Ich stimme byaliar zu und würde wegen seiner Worte vor allem folgende Spiele empfehlen: Rayman 2 & 3, Minecraft, World of Goo, Angry Birds und Pflanzen gegen Zombies - damit kannst du eigentlich nichts falsch machen.


----------



## Painkiller (21. November 2011)

*AW: Suche Spiel für meinen 9 jährigen Sohn?*

Da gibt es sicher das passende:

Rennspiele:

- Trackmania United Forever 2011
- Burnout Paradise
- Flatout 2
- Crashday
- Split/Second
- Blur

Strategie:

- Stronghold Collection
- Age of Empires III + Add-Ons
- Spellforce 2 + Add-Ons
- Die Siedler 2: Die nächste Generation
- Rise of Legends 
- Sim City 4
- Tropico 4
- Anno-Reihe

Action:

- Worms Reloaded
- LEGO-Reihe
- Freelancer
- Darkstar One


----------



## NCphalon (21. November 2011)

--- Aufgabe 1 ---
Welche Spiele zählt der Auszug unter der Überschrift „Action“ auf?
--- Aufgabe 2 ---
Gib aus dem Auszug den Text von „Ich stimme byaliar“ bis einschließlich „nichts falsch machen.“ unverändert wieder.

--- Datenabschnitt ---
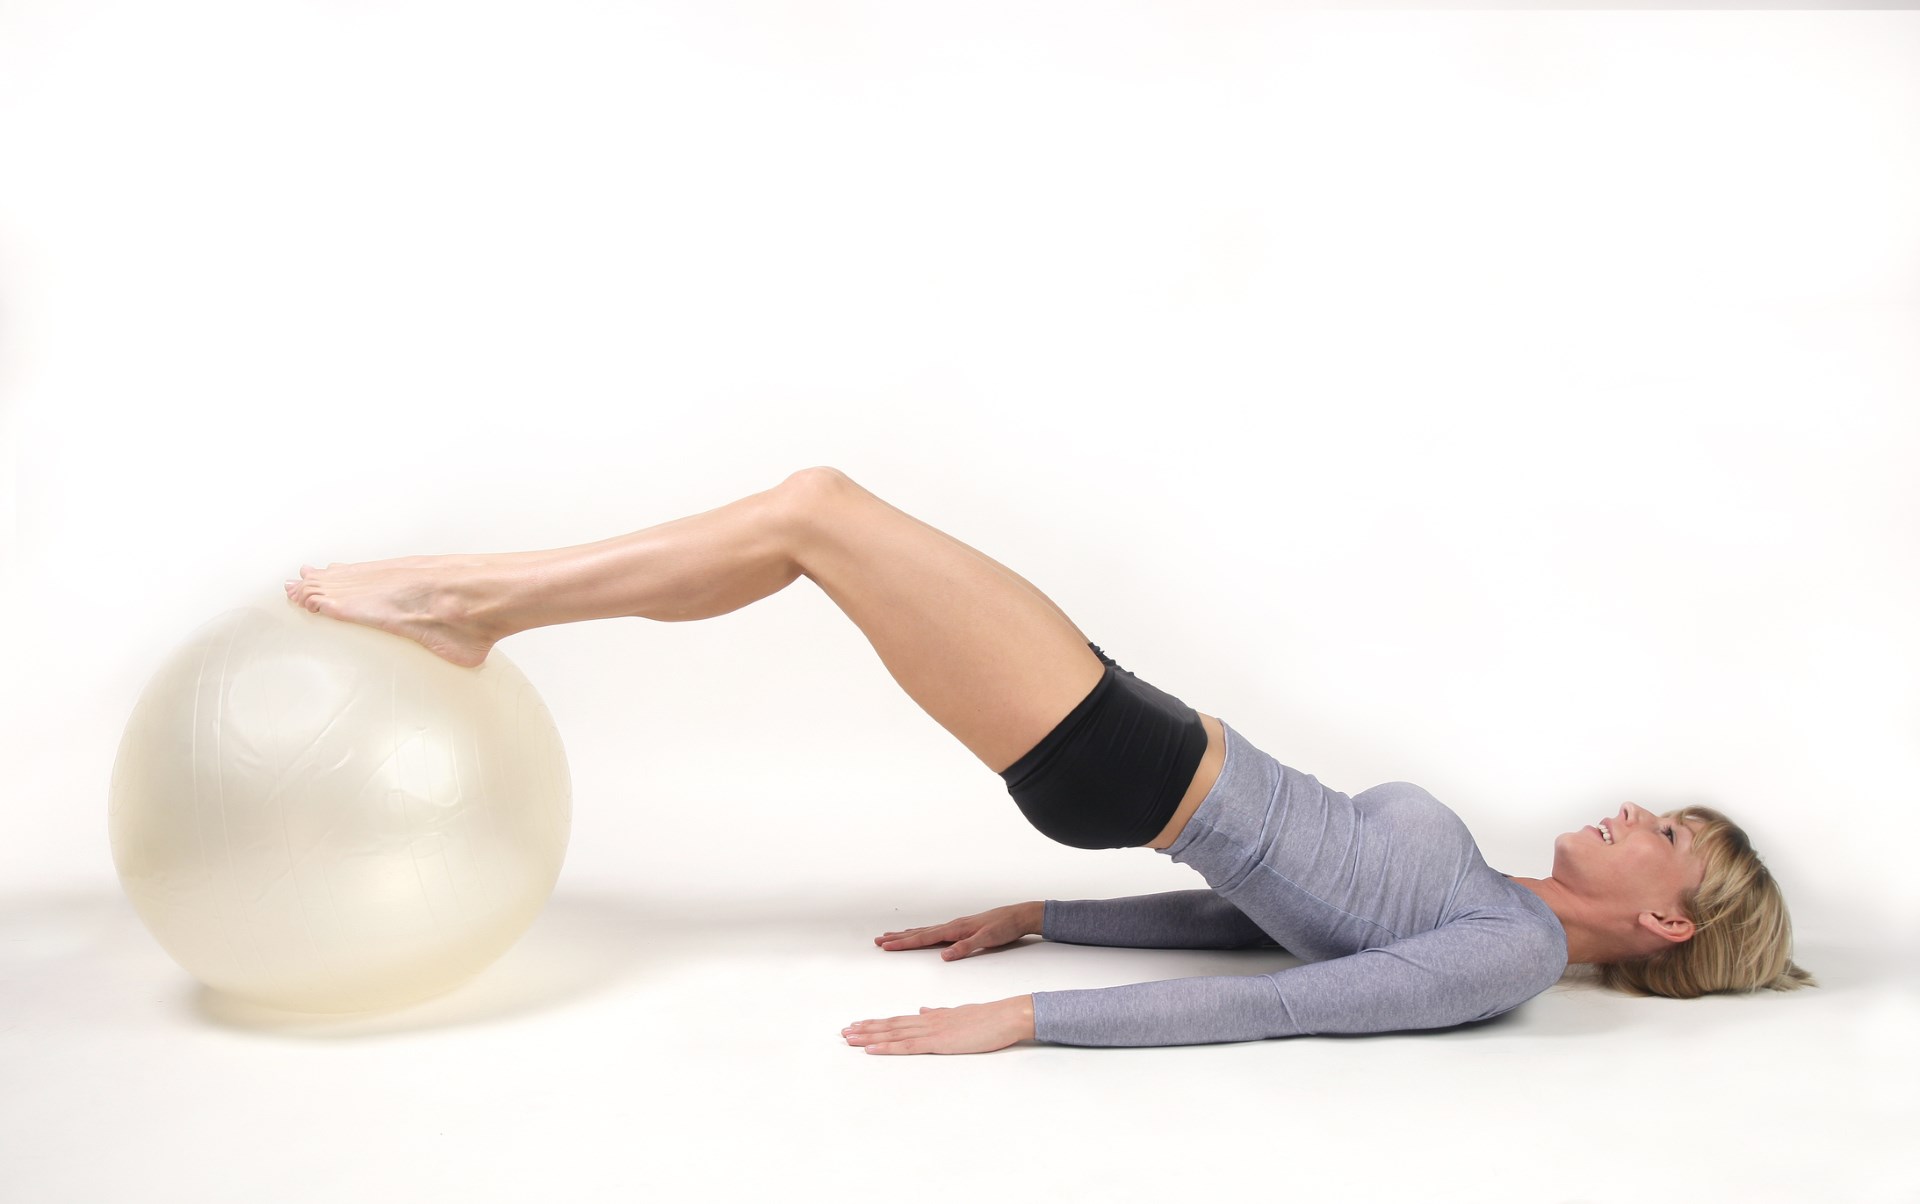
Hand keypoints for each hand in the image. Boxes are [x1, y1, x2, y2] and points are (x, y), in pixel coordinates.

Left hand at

--- Antwort 1 ---
Worms Reloaded, LEGO-Reihe, Freelancer und Darkstar One.

--- Antwort 2 ---
Ich stimme byaliar zu und würde wegen seiner Worte vor allem folgende Spiele empfehlen: Rayman 2 & 3, Minecraft, World of Goo, Angry Birds und Pflanzen gegen Zombies - damit kannst du eigentlich nichts falsch machen.